#### [What you should do]
Reproduce the data below in full and to the letter, images excepted.

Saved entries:

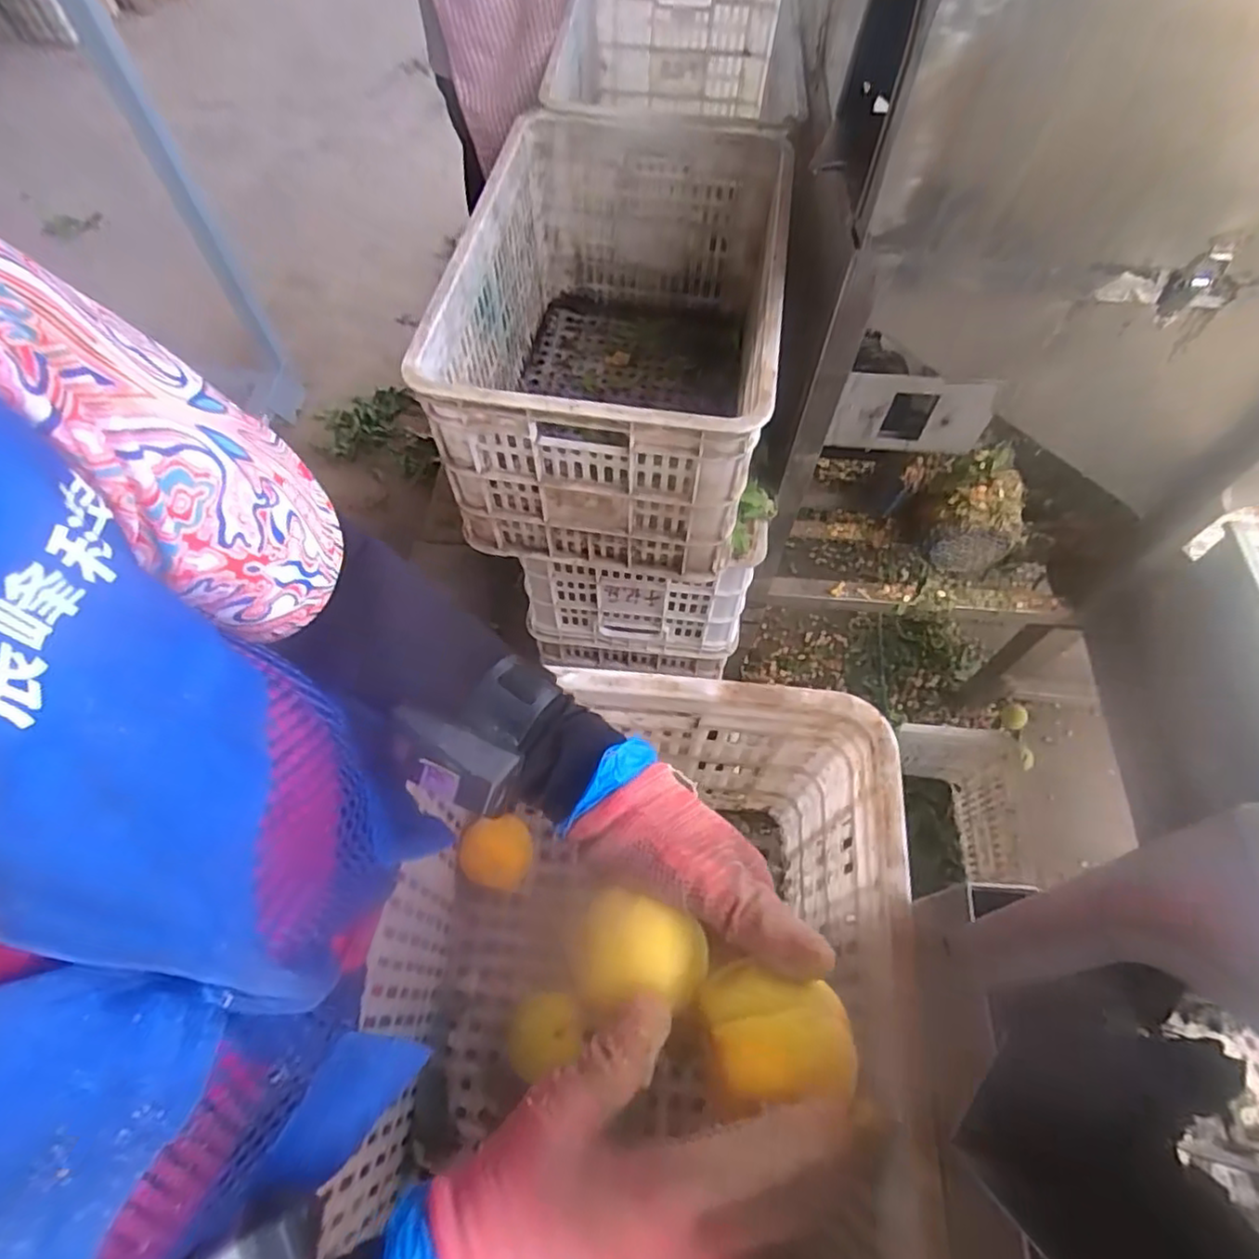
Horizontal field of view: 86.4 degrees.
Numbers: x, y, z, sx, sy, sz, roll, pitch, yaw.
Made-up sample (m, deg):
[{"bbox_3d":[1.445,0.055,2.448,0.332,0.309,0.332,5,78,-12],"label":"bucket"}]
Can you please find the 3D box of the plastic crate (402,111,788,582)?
[{"bbox_3d":[-0.012,-0.365,0.863,0.348,0.293,0.544,6,61,3],"label":"plastic crate"}]

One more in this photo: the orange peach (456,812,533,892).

#### [Written solution]
Horizontal field of view: 86.4 degrees.
Numbers: x, y, z, sx, sy, sz, roll, pitch, yaw.
Made-up sample (m, deg):
[{"bbox_3d":[1.445,0.055,2.448,0.332,0.309,0.332,5,78,-12],"label":"bucket"}]
Can you please find the 3D box of the plastic crate (402,111,788,582)?
[{"bbox_3d":[-0.012,-0.365,0.863,0.348,0.293,0.544,6,61,3],"label":"plastic crate"}]

One more in this photo: the orange peach (456,812,533,892).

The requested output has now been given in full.